**Stored data entries**
───
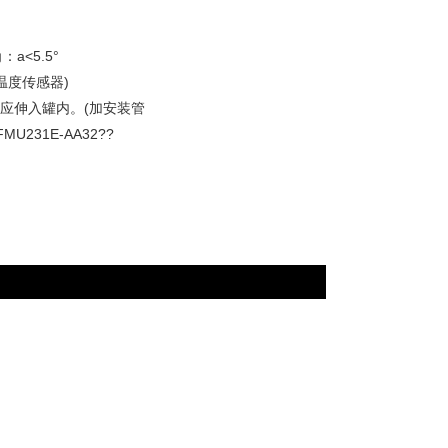
：а<5.5°
含温度传感器)
面应伸入罐内。(加安装管
231E-AA32??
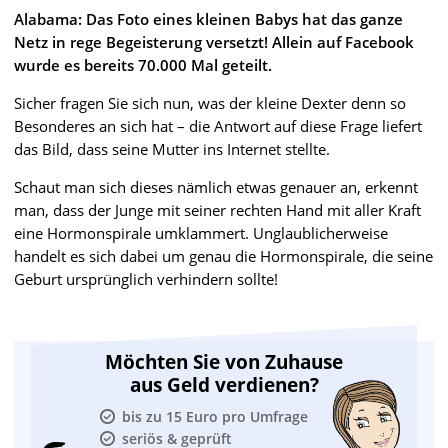
Alabama: Das Foto eines kleinen Babys hat das ganze
Netz in rege Begeisterung versetzt! Allein auf Facebook
wurde es bereits 70.000 Mal geteilt.
Sicher fragen Sie sich nun, was der kleine Dexter denn so
Besonderes an sich hat – die Antwort auf diese Frage liefert
das Bild, dass seine Mutter ins Internet stellte.
Schaut man sich dieses nämlich etwas genauer an, erkennt
man, dass der Junge mit seiner rechten Hand mit aller Kraft
eine Hormonspirale umklammert. Unglaublicherweise
handelt es sich dabei um genau die Hormonspirale, die seine
Geburt ursprünglich verhindern sollte!
Möchten Sie von Zuhause
aus Geld verdienen?
bis zu 15 Euro pro Umfrage
seriös & geprüft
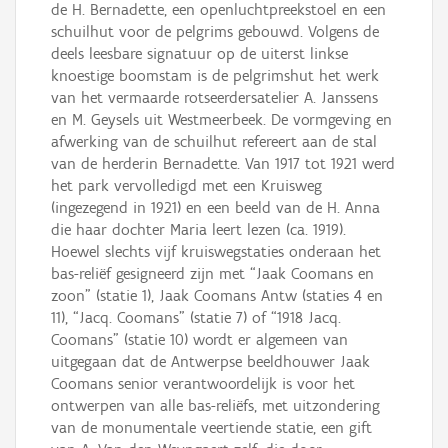
de H. Bernadette, een openluchtpreekstoel en een
schuilhut voor de pelgrims gebouwd. Volgens de
deels leesbare signatuur op de uiterst linkse
knoestige boomstam is de pelgrimshut het werk
van het vermaarde rotseerdersatelier A. Janssens
en M. Geysels uit Westmeerbeek. De vormgeving en
afwerking van de schuilhut refereert aan de stal
van de herderin Bernadette. Van 1917 tot 1921 werd
het park vervolledigd met een Kruisweg
(ingezegend in 1921) en een beeld van de H. Anna
die haar dochter Maria leert lezen (ca. 1919).
Hoewel slechts vijf kruiswegstaties onderaan het
bas-reliëf gesigneerd zijn met “Jaak Coomans en
zoon” (statie 1), Jaak Coomans Antw (staties 4 en
11), “Jacq. Coomans” (statie 7) of “1918 Jacq.
Coomans” (statie 10) wordt er algemeen van
uitgegaan dat de Antwerpse beeldhouwer Jaak
Coomans senior verantwoordelijk is voor het
ontwerpen van alle bas-reliëfs, met uitzondering
van de monumentale veertiende statie, een gift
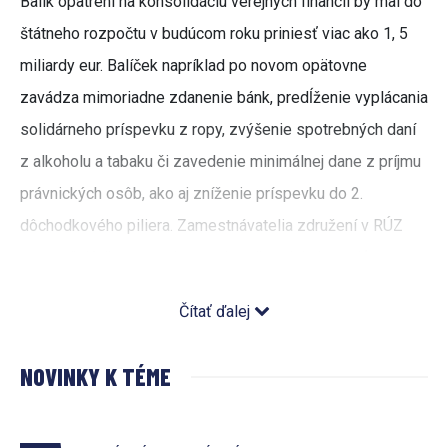
Balík opatrení na konsolidáciu verejných financií by mal do
štátneho rozpočtu v budúcom roku priniesť viac ako 1, 5
miliardy eur. Balíček napríklad po novom opätovne
zavádza mimoriadne zdanenie bánk, predĺženie vyplácania
solidárneho príspevku z ropy, zvýšenie spotrebných daní
z alkoholu a tabaku či zavedenie minimálnej dane z príjmu
právnických osôb, ako aj zníženie príspevku do 2.
dôchodkového piliera. Zamestnávatelia združení v RÚZ
upozorňujú, že na to, aby sa skutočne dalo hovoriť o
konsolidácii, balíček by musel obsahovať aj opatrenia,
Čítať ďalej
ktoré znižujú jeho výdavky – takéto však v zákone
absentujú.
„Konsolidačný balíček obsahuje opatrenia,
NOVINKY K TÉME
ktoré prostredníctvom zdanenia podnikov zásadným
spôsobom zvyšujú príjmy do štátneho rozpočtu, avšak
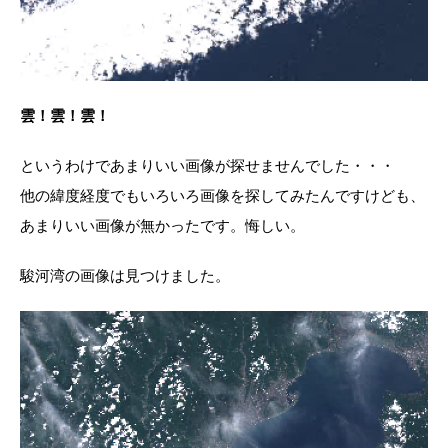
雲！
雲！
雲！
というわけであまりいい画像が探せませんでした・・・
他の緯度経度でもいろいろ画像を探してみたんですけども、
あまりいい画像が無かったです。悔しい。
駿河湾の画像は見つけました。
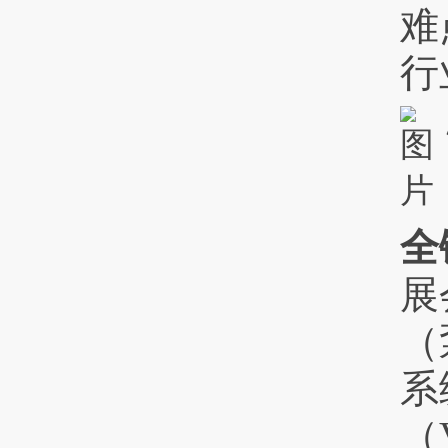
难
行
全
展
（
系
（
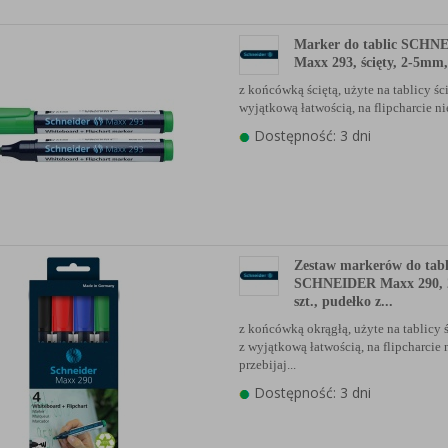
Marker do tablic SCHN
Maxx 293, ścięty, 2-5mm,
z końcówką ściętą, użyte na tablicy ści
wyjątkową łatwością, na flipcharcie n
Dostępność: 3 dni
Zestaw markerów do tabl
SCHNEIDER Maxx 290, 
szt., pudełko z...
z końcówką okrągłą, użyte na tablicy ś
z wyjątkową łatwością, na flipcharcie 
przebijaj...
Dostępność: 3 dni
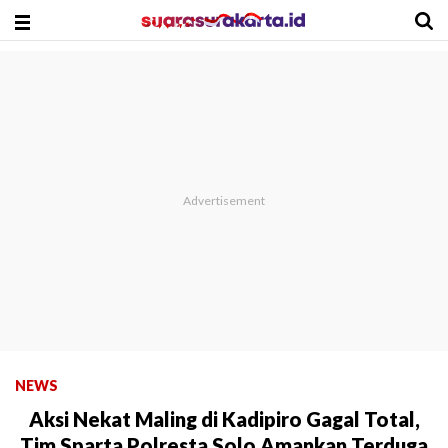
NEWS
Aksi Nekat Maling di Kadipiro Gagal Total,
Tim Sparta Polresta Solo Amankan Terduga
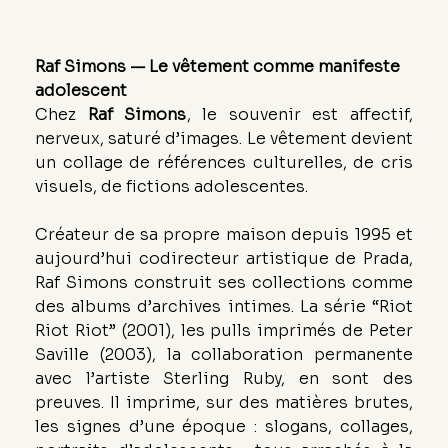
Raf Simons — Le vêtement comme manifeste 
adolescent
Chez 
Raf Simons
, le souvenir est affectif, 
nerveux, saturé d’images. Le vêtement devient 
un collage de références culturelles, de cris 
visuels, de fictions adolescentes.
Créateur de sa propre maison depuis 1995 et 
aujourd’hui codirecteur artistique de Prada, 
Raf Simons construit ses collections comme 
des albums d’archives intimes. La série “Riot 
Riot Riot” (2001), les pulls imprimés de Peter 
Saville (2003), la collaboration permanente 
avec l’artiste Sterling Ruby, en sont des 
preuves. Il imprime, sur des matières brutes, 
les signes d’une époque : slogans, collages, 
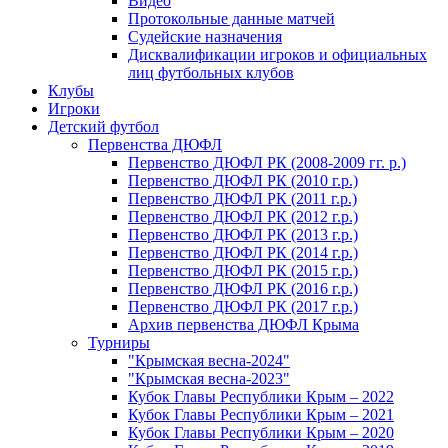
Видео
Протокольные данные матчей
Судейские назначения
Дисквалификации игроков и официальных
лиц футбольных клубов
Клубы
Игроки
Детский футбол
Первенства ДЮФЛ
Первенство ДЮФЛ РК (2008-2009 гг. р.)
Первенство ДЮФЛ РК (2010 г.р.)
Первенство ДЮФЛ РК (2011 г.р.)
Первенство ДЮФЛ РК (2012 г.р.)
Первенство ДЮФЛ РК (2013 г.р.)
Первенство ДЮФЛ РК (2014 г.р.)
Первенство ДЮФЛ РК (2015 г.р.)
Первенство ДЮФЛ РК (2016 г.р.)
Первенство ДЮФЛ РК (2017 г.р.)
Архив первенства ДЮФЛ Крыма
Турниры
"Крымская весна-2024"
"Крымская весна-2023"
Кубок Главы Республики Крым – 2022
Кубок Главы Республики Крым – 2021
Кубок Главы Республики Крым – 2020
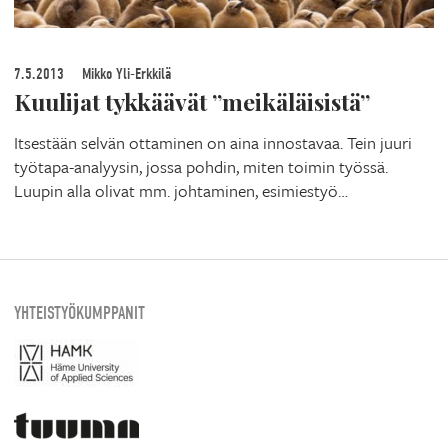
7.5.2013
Mikko Yli-Erkkilä
Kuulijat tykkäävät ”meikäläisistä”
Itsestään selvän ottaminen on aina innostavaa. Tein juuri
työtapa-analyysin, jossa pohdin, miten toimin työssä.
Luupin alla olivat mm. johtaminen, esimiestyö…
YHTEISTYÖKUMPPANIT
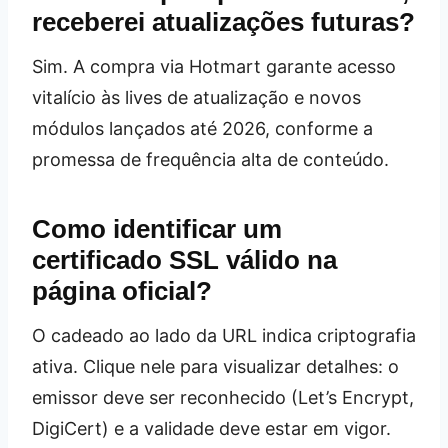
receberei atualizações futuras?
Sim. A compra via Hotmart garante acesso
vitalício às lives de atualização e novos
módulos lançados até 2026, conforme a
promessa de frequência alta de conteúdo.
Como identificar um
certificado SSL válido na
página oficial?
O cadeado ao lado da URL indica criptografia
ativa. Clique nele para visualizar detalhes: o
emissor deve ser reconhecido (Let’s Encrypt,
DigiCert) e a validade deve estar em vigor.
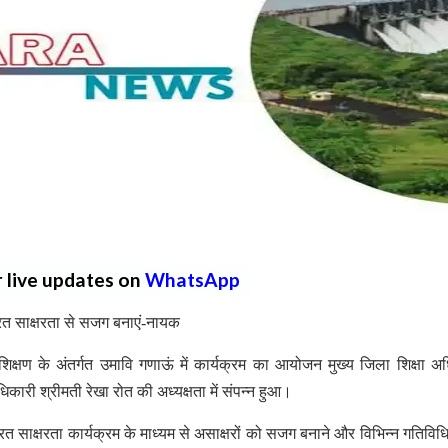
r live updates on
WhatsApp
ारत साक्षरता से सजग बनाएं-नायक
शिक्षण के अंतर्गत उमावि गणाऊं में कार्यक्रम का आयोजन मुख्य जिला शिक्षा अ
िकारी श्रीमती रेखा रोत की अध्यक्षता में संपन्न हुआ।
त साक्षरता कार्यक्रम के माध्यम से असाक्षरों को सजग बनाने और विभिन्न गतिविधि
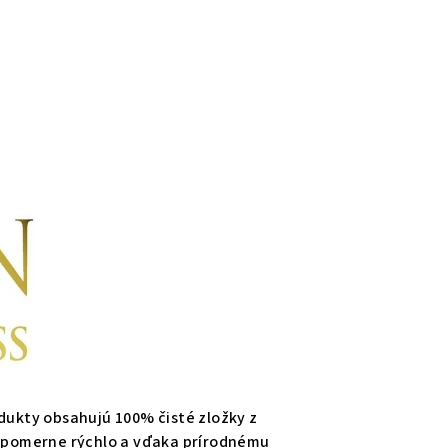
dukty obsahujú 100% čisté zložky z
je pomerne rýchlo a vďaka prírodnému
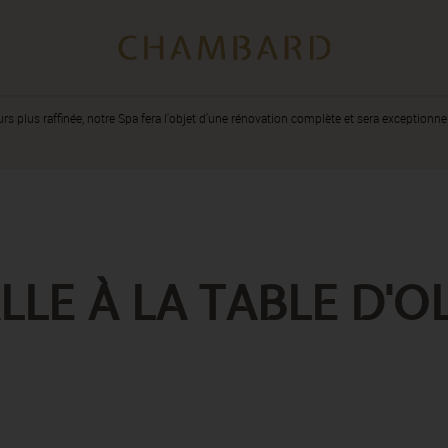
urs plus raffinée, notre Spa fera l'objet d'une rénovation complète et sera exception
LE À LA TABLE D'OL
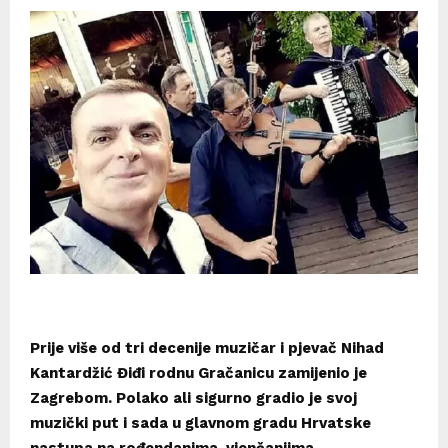
Prije više od tri decenije muzičar i pjevač Nihad
Kantardžić Điđi rodnu Gračanicu zamijenio je
Zagrebom. Polako ali sigurno gradio je svoj
muzički put i sada u glavnom gradu Hrvatske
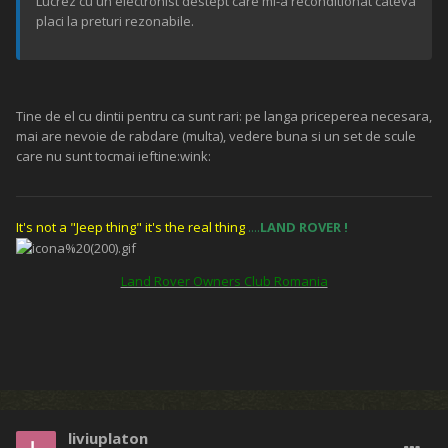
Lucrez cu un electronist destept care mi-a reconditionat cateva
placi la preturi rezonabile.
Tine de el cu dintii pentru ca sunt rari: pe langa priceperea necesara,
mai are nevoie de rabdare (multa), vedere buna si un set de scule
care nu sunt tocmai ieftine:wink:
It's not a "Jeep thing" it's the real thing
....
LAND ROVER
!
Land Rover Owners Club Romania
liviuplaton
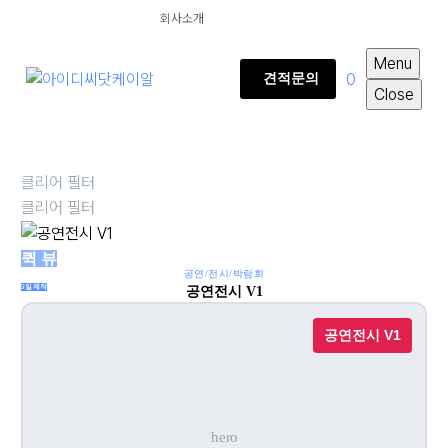
회사소개
Menu
0
견적문의
Close
클리어 필터
클리어 필터
퀵 뷰
공연/전시/박람회
5일제작
공연전시 V1
공연전시 V1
───
**TASK DETAILS**
Every record is to be reproduced exactly, with no pictures included.

**COMPLETED EXERCISE**
：а<5.5°
含温度传感器)
面应伸入罐内。(加安装管
231E-AA32??
Alabama: Das Foto eines kleinen Babys hat das ganze
Netz in rege Begeisterung versetzt! Allein auf Facebook
wurde es bereits 70.000 Mal geteilt.
Sicher fragen Sie sich nun, was der kleine Dexter denn so
Besonderes an sich hat – die Antwort auf diese Frage liefert
das Bild, dass seine Mutter ins Internet stellte.
Schaut man sich dieses nämlich etwas genauer an, erkennt
man, dass der Junge mit seiner rechten Hand mit aller Kraft
eine Hormonspirale umklammert. Unglaublicherweise
handelt es sich dabei um genau die Hormonspirale, die seine
Geburt ursprünglich verhindern sollte!
Möchten Sie von Zuhause
aus Geld verdienen?
bis zu 15 Euro pro Umfrage
seriös & geprüft
de H. Bernadette, een openluchtpreekstoel en een
schuilhut voor de pelgrims gebouwd. Volgens de
deels leesbare signatuur op de uiterst linkse
knoestige boomstam is de pelgrimshut het werk
van het vermaarde rotseerdersatelier A. Janssens
en M. Geysels uit Westmeerbeek. De vormgeving en
afwerking van de schuilhut refereert aan de stal
van de herderin Bernadette. Van 1917 tot 1921 werd
het park vervolledigd met een Kruisweg
(ingezegend in 1921) en een beeld van de H. Anna
die haar dochter Maria leert lezen (ca. 1919).
Hoewel slechts vijf kruiswegstaties onderaan het
bas-reliëf gesigneerd zijn met “Jaak Coomans en
zoon” (statie 1), Jaak Coomans Antw (staties 4 en
11), “Jacq. Coomans” (statie 7) of “1918 Jacq.
Coomans” (statie 10) wordt er algemeen van
uitgegaan dat de Antwerpse beeldhouwer Jaak
Coomans senior verantwoordelijk is voor het
ontwerpen van alle bas-reliëfs, met uitzondering
van de monumentale veertiende statie, een gift
Balík opatrení na konsolidáciu verejných financií by mal do
štátneho rozpočtu v budúcom roku priniesť viac ako 1, 5
miliardy eur. Balíček napríklad po novom opätovne
zavádza mimoriadne zdanenie bánk, predĺženie vyplácania
solidárneho príspevku z ropy, zvýšenie spotrebných daní
z alkoholu a tabaku či zavedenie minimálnej dane z príjmu
právnických osôb, ako aj zníženie príspevku do 2.
dôchodkového piliera. Zamestnávatelia združení v RÚZ
upozorňujú, že na to, aby sa skutočne dalo hovoriť o
konsolidácii, balíček by musel obsahovať aj opatrenia,
Čítať ďalej
ktoré znižujú jeho výdavky – takéto však v zákone
absentujú.
„Konsolidačný balíček obsahuje opatrenia,
NOVINKY K TÉME
ktoré prostredníctvom zdanenia podnikov zásadným
spôsobom zvyšujú príjmy do štátneho rozpočtu, avšak
雲！
雲！
雲！
というわけであまりいい画像が探せませんでした・・・
他の緯度経度でもいろいろ画像を探してみたんですけども、
あまりいい画像が無かったです。悔しい。
駿河湾の画像は見つけました。
难
行
全
展
（
系
（
Marker do tablic SCHN
Maxx 293, ścięty, 2-5mm,
z końcówką ściętą, użyte na tablicy ści
wyjątkową łatwością, na flipcharcie n
Dostępność: 3 dni
Zestaw markerów do tabl
SCHNEIDER Maxx 290, 
szt., pudełko z...
z końcówką okrągłą, użyte na tablicy ś
z wyjątkową łatwością, na flipcharcie 
przebijaj...
Dostępność: 3 dni
NEWS
Aksi Nekat Maling di Kadipiro Gagal Total,
Tim Sparta Polresta Solo Amankan Terduga
Raf Simons — Le vêtement comme manifeste 
adolescent
Chez 
Raf Simons
, le souvenir est affectif, 
nerveux, saturé d’images. Le vêtement devient 
un collage de références culturelles, de cris 
visuels, de fictions adolescentes.
Créateur de sa propre maison depuis 1995 et 
aujourd’hui codirecteur artistique de Prada, 
Raf Simons construit ses collections comme 
des albums d’archives intimes. La série “Riot 
Riot Riot” (2001), les pulls imprimés de Peter 
Saville (2003), la collaboration permanente 
avec l’artiste Sterling Ruby, en sont des 
preuves. Il imprime, sur des matières brutes, 
les signes d’une époque : slogans, collages, 
Видео
Протокольные данные матчей
Судейские назначения
Дисквалификации игроков и официальных
лиц футбольных клубов
Клубы
Игроки
Детский футбол
Первенства ДЮФЛ
Первенство ДЮФЛ РК (2008-2009 гг. р.)
Первенство ДЮФЛ РК (2010 г.р.)
Первенство ДЮФЛ РК (2011 г.р.)
Первенство ДЮФЛ РК (2012 г.р.)
Первенство ДЮФЛ РК (2013 г.р.)
Первенство ДЮФЛ РК (2014 г.р.)
Первенство ДЮФЛ РК (2015 г.р.)
Первенство ДЮФЛ РК (2016 г.р.)
Первенство ДЮФЛ РК (2017 г.р.)
Архив первенства ДЮФЛ Крыма
Турниры
"Крымская весна-2024"
"Крымская весна-2023"
Кубок Главы Республики Крым – 2022
Кубок Главы Республики Крым – 2021
Кубок Главы Республики Крым – 2020
7.5.2013
Mikko Yli-Erkkilä
Kuulijat tykkäävät ”meikäläisistä”
Itsestään selvän ottaminen on aina innostavaa. Tein juuri
työtapa-analyysin, jossa pohdin, miten toimin työssä.
Luupin alla olivat mm. johtaminen, esimiestyö…
YHTEISTYÖKUMPPANIT
receberei atualizações futuras?
Sim. A compra via Hotmart garante acesso
vitalício às lives de atualização e novos
módulos lançados até 2026, conforme a
promessa de frequência alta de conteúdo.
Como identificar um
certificado SSL válido na
página oficial?
O cadeado ao lado da URL indica criptografia
ativa. Clique nele para visualizar detalhes: o
emissor deve ser reconhecido (Let’s Encrypt,
DigiCert) e a validade deve estar em vigor.
r live updates on
WhatsApp
ारत साक्षरता से सजग बनाएं-नायक
शिक्षण के अंतर्गत उमावि गणाऊं में कार्यक्रम का आयोजन मुख्य जिला शिक्षा अ
िकारी श्रीमती रेखा रोत की अध्यक्षता में संपन्न हुआ।
त साक्षरता कार्यक्रम के माध्यम से असाक्षरों को सजग बनाने और विभिन्न गतिविधि
dukty obsahujú 100% čisté zložky z
je pomerne rýchlo a vďaka prírodnému
urs plus raffinée, notre Spa fera l'objet d'une rénovation complète et sera exception
LE À LA TABLE D'OL
Prije više od tri decenije muzičar i pjevač Nihad
Kantardžić Điđi rodnu Gračanicu zamijenio je
Zagrebom. Polako ali sigurno gradio je svoj
muzički put i sada u glavnom gradu Hrvatske
Lucrez cu un electronist destept care mi-a reconditionat cateva
placi la preturi rezonabile.
Tine de el cu dintii pentru ca sunt rari: pe langa priceperea necesara,
mai are nevoie de rabdare (multa), vedere buna si un set de scule
care nu sunt tocmai ieftine:wink:
It's not a "Jeep thing" it's the real thing
....
LAND ROVER
!
Land Rover Owners Club Romania
liviuplaton
회사소개
Menu
0
견적문의
Close
클리어 필터
클리어 필터
퀵 뷰
공연/전시/박람회
5일제작
공연전시 V1
공연전시 V1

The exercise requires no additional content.